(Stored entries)

-------

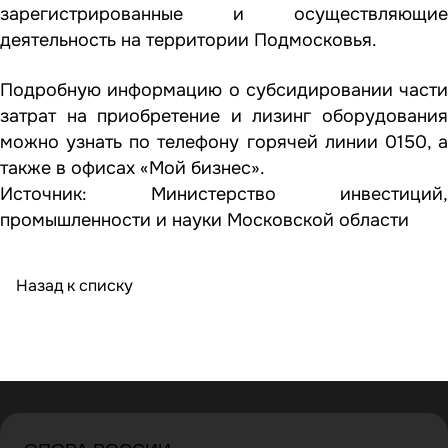
зарегистрированные и осуществляющие
деятельность на территории Подмосковья.
Подробную информацию о субсидировании части
затрат на приобретение и лизинг оборудования
можно узнать по телефону горячей линии 0150, а
также в офисах «Мой бизнес».
Источник:
Министерство инвестиций,
промышленности и науки Московской области
Назад к списку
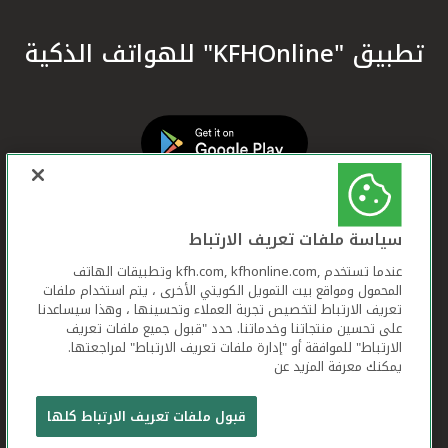
تطبيق "KFHOnline" للهواتف الذكية
سياسة ملفات تعريف الارتباط
عندما تستخدم ,kfh.com, kfhonline.com وتطبيقات الهاتف
المحمول ومواقع بيت التمويل الكويتي الأخرى ، يتم استخدام ملفات
تعريف الارتباط لتخصيص تجربة العملاء وتحسينها ، وهذا سيساعدنا
على تحسين منتجاتنا وخدماتنا. حدد "قبول جميع ملفات تعريف
الارتباط" للموافقة أو "إدارة ملفات تعريف الارتباط" لمراجعتها.
يمكنك معرفة المزيد عن
بيت التمويل الكويتي جميع الحقوق محفوظة © 2026
قبول ملفات تعريف الارتباط كلها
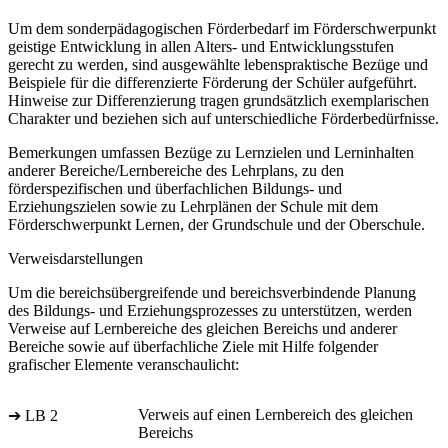
Um dem sonderpädagogischen Förderbedarf im Förderschwerpunkt
geistige Entwicklung in allen Alters- und Entwicklungsstufen
gerecht zu werden, sind ausgewählte lebenspraktische Bezüge und
Beispiele für die differenzierte Förderung der Schüler aufgeführt.
Hinweise zur Differenzierung tragen grundsätzlich exemplarischen
Charakter und beziehen sich auf unterschiedliche Förderbedürfnisse.
Bemerkungen umfassen Bezüge zu Lernzielen und Lerninhalten
anderer Bereiche/Lernbereiche des Lehrplans, zu den
förderspezifischen und überfachlichen Bildungs- und
Erziehungszielen sowie zu Lehrplänen der Schule mit dem
Förderschwerpunkt Lernen, der Grundschule und der Oberschule.
Verweisdarstellungen
Um die bereichsübergreifende und bereichsverbindende Planung
des Bildungs- und Erziehungsprozesses zu unterstützen, werden
Verweise auf Lernbereiche des gleichen Bereichs und anderer
Bereiche sowie auf überfachliche Ziele mit Hilfe folgender
grafischer Elemente veranschaulicht:
Verweis auf einen Lernbereich des gleichen
➔ LB 2
Bereichs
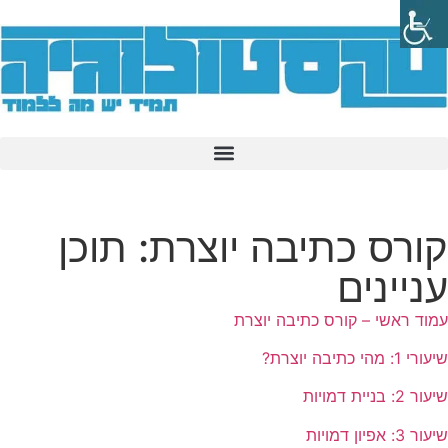
קורס כתיבה יוצרת: תוכן
עניינים
עמוד ראשי – קורס כתיבה יוצרת
שיעורי 1: מהי כתיבה יוצרת?
שיעור 2: בניית דמויות
שיעור 3: אפיון דמויות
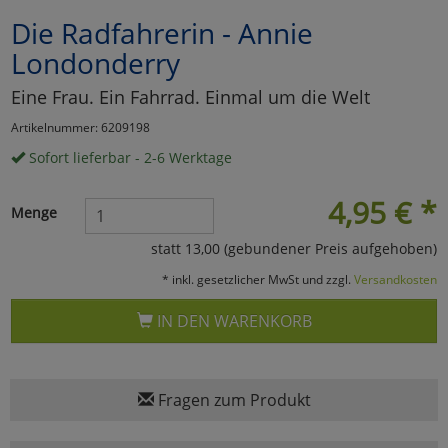
Die Radfahrerin - Annie
Marketing
Londonderry
Umfragetools
Eine Frau. Ein Fahrrad. Einmal um die Welt
Artikelnummer: 6209198
Sofort lieferbar - 2-6 Werktage
Cookies
Alle Akzeptieren
4,95
€
*
Cookies
Einstellungen speichern
Menge
statt 13,00 (gebundener Preis aufgehoben)
zu Haupptseite Zustimmun
zurück
* inkl. gesetzlicher MwSt und zzgl.
Versandkosten
IN DEN WARENKORB
Fragen zum Produkt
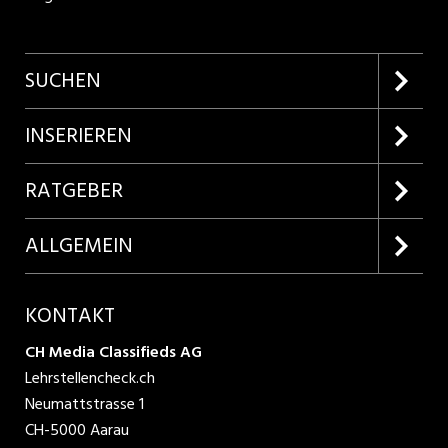
SUCHEN
Firmenprofile entdecken
INSERIEREN
Lehrstellen suchen
Kundenlogin
RATGEBER
Inserieren
Lehrberufe entdecken
ALLGEMEIN
Produkte
Bewerbungstipps
Über uns
KONTAKT
AGB
CH Media Classifieds AG
Lehrstellencheck.ch
Datenschutzbestimmungen
Neumattstrasse 1
CH-5000 Aarau
Nutzungsbedingungen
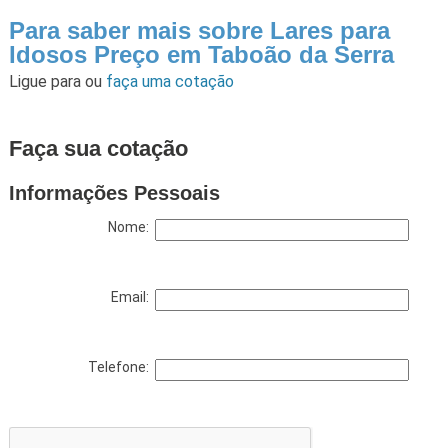
Para saber mais sobre Lares para
Idosos Preço em Taboão da Serra
Ligue para
ou
faça uma cotação
Faça sua cotação
Informações Pessoais
Nome:
Email:
Telefone:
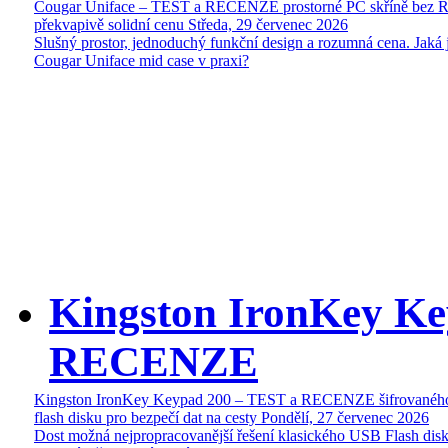
Cougar Uniface – TEST a RECENZE prostorné PC skříně bez 
překvapivě solidní cenu
Středa, 29 červenec 2026
Slušný prostor, jednoduchý funkční design a rozumná cena. Jaká 
Cougar Uniface mid case v praxi?
Kingston IronKey Ke
RECENZE
Kingston IronKey Keypad 200 – TEST a RECENZE šifrované
flash disku pro bezpečí dat na cesty
Pondělí, 27 červenec 2026
Dost možná nejpropracovanější řešení klasického USB Flash disk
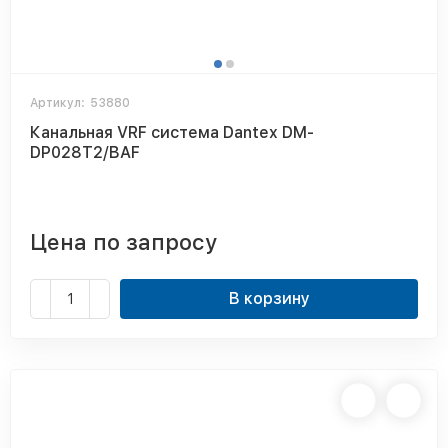
Артикул:
53880
Канальная VRF система Dantex DM-
DP028T2/BAF
Цена по запросу
В корзину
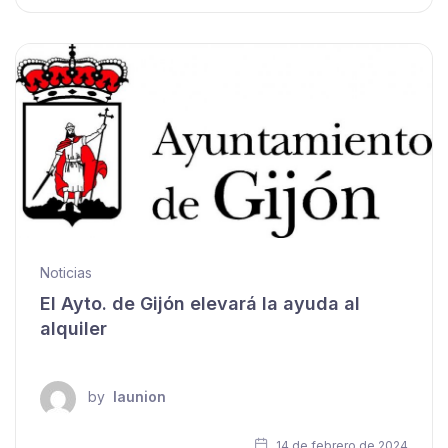
Noticias
El Ayto. de Gijón elevará la ayuda al
alquiler
by
launion
14 de febrero de 2024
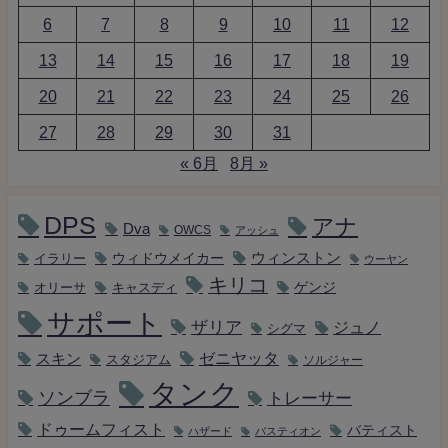
6
7
8
9
10
11
12
13
14
15
16
17
18
19
20
21
22
23
24
25
26
27
28
29
30
31
« 6月
8月 »
DPS
アナ
Dva
OWCS
アッシュ
ウィンストン
ウィドウメイカー
イラリー
ウーヤン
キリコ
キャスディ
ゲンジ
オリーサ
サポート
ザリア
ジュノ
シグマ
ゼニヤッタ
スキン
スタジアム
ソルジャー
タンク
ソンブラ
トレーサー
ドゥームフィスト
バティスト
ハザード
バスティオン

-------

> **WRITTEN TASK**
With the images removed, give back every entry exactly as shown.

> **YOUR SOLUTION**
зарегистрированные и осуществляющие
деятельность на территории Подмосковья.
Подробную информацию о субсидировании части
затрат на приобретение и лизинг оборудования
можно узнать по телефону горячей линии 0150, а
также в офисах «Мой бизнес».
Источник:
Министерство инвестиций,
промышленности и науки Московской области
Назад к списку
تطبيق "KFHOnline" للهواتف الذكية
سياسة ملفات تعريف الارتباط
عندما تستخدم ,kfh.com, kfhonline.com وتطبيقات الهاتف
المحمول ومواقع بيت التمويل الكويتي الأخرى ، يتم استخدام ملفات
تعريف الارتباط لتخصيص تجربة العملاء وتحسينها ، وهذا سيساعدنا
على تحسين منتجاتنا وخدماتنا. حدد "قبول جميع ملفات تعريف
الارتباط" للموافقة أو "إدارة ملفات تعريف الارتباط" لمراجعتها.
يمكنك معرفة المزيد عن
بيت التمويل الكويتي جميع الحقوق محفوظة © 2026
قبول ملفات تعريف الارتباط كلها
Um dem sonderpädagogischen Förderbedarf im Förderschwerpunkt
geistige Entwicklung in allen Alters- und Entwicklungsstufen
gerecht zu werden, sind ausgewählte lebenspraktische Bezüge und
Beispiele für die differenzierte Förderung der Schüler aufgeführt.
Hinweise zur Differenzierung tragen grundsätzlich exemplarischen
Charakter und beziehen sich auf unterschiedliche Förderbedürfnisse.
Bemerkungen umfassen Bezüge zu Lernzielen und Lerninhalten
anderer Bereiche/Lernbereiche des Lehrplans, zu den
förderspezifischen und überfachlichen Bildungs- und
Erziehungszielen sowie zu Lehrplänen der Schule mit dem
Förderschwerpunkt Lernen, der Grundschule und der Oberschule.
Verweisdarstellungen
Um die bereichsübergreifende und bereichsverbindende Planung
des Bildungs- und Erziehungsprozesses zu unterstützen, werden
Verweise auf Lernbereiche des gleichen Bereichs und anderer
Bereiche sowie auf überfachliche Ziele mit Hilfe folgender
grafischer Elemente veranschaulicht:
Verweis auf einen Lernbereich des gleichen
➔ LB 2
Bereichs
קורס כתיבה יוצרת: תוכן
עניינים
עמוד ראשי – קורס כתיבה יוצרת
שיעורי 1: מהי כתיבה יוצרת?
שיעור 2: בניית דמויות
שיעור 3: אפיון דמויות
Die Radfahrerin - Annie
Marketing
Londonderry
Umfragetools
Eine Frau. Ein Fahrrad. Einmal um die Welt
Artikelnummer: 6209198
Sofort lieferbar - 2-6 Werktage
Cookies
Alle Akzeptieren
4,95
€
*
Cookies
Einstellungen speichern
Menge
statt 13,00 (gebundener Preis aufgehoben)
zu Haupptseite Zustimmun
zurück
* inkl. gesetzlicher MwSt und zzgl.
Versandkosten
IN DEN WARENKORB
Fragen zum Produkt
SUCHEN
Firmenprofile entdecken
INSERIEREN
Lehrstellen suchen
Kundenlogin
RATGEBER
Inserieren
Lehrberufe entdecken
ALLGEMEIN
Produkte
Bewerbungstipps
Über uns
KONTAKT
AGB
CH Media Classifieds AG
Lehrstellencheck.ch
Datenschutzbestimmungen
Neumattstrasse 1
CH-5000 Aarau
Nutzungsbedingungen
Para saber mais sobre Lares para
Idosos Preço em Taboão da Serra
Ligue para
ou
faça uma cotação
Faça sua cotação
Informações Pessoais
Nome:
Email:
Telefone:
Cougar Uniface – TEST a RECENZE prostorné PC skříně bez 
překvapivě solidní cenu
Středa, 29 červenec 2026
Slušný prostor, jednoduchý funkční design a rozumná cena. Jaká 
Cougar Uniface mid case v praxi?
Kingston IronKey Ke
RECENZE
Kingston IronKey Keypad 200 – TEST a RECENZE šifrované
flash disku pro bezpečí dat na cesty
Pondělí, 27 červenec 2026
Dost možná nejpropracovanější řešení klasického USB Flash disk
Артикул:
53880
Канальная VRF система Dantex DM-
DP028T2/BAF
Цена по запросу
В корзину
Noticias
El Ayto. de Gijón elevará la ayuda al
alquiler
by
launion
14 de febrero de 2024
6
7
8
9
10
11
12
13
14
15
16
17
18
19
20
21
22
23
24
25
26
27
28
29
30
31
« 6月
8月 »
DPS
アナ
Dva
OWCS
アッシュ
ウィンストン
ウィドウメイカー
イラリー
ウーヤン
キリコ
キャスディ
ゲンジ
オリーサ
サポート
ザリア
ジュノ
シグマ
ゼニヤッタ
スキン
スタジアム
ソルジャー
タンク
ソンブラ
トレーサー
ドゥームフィスト
バティスト
ハザード
バスティオン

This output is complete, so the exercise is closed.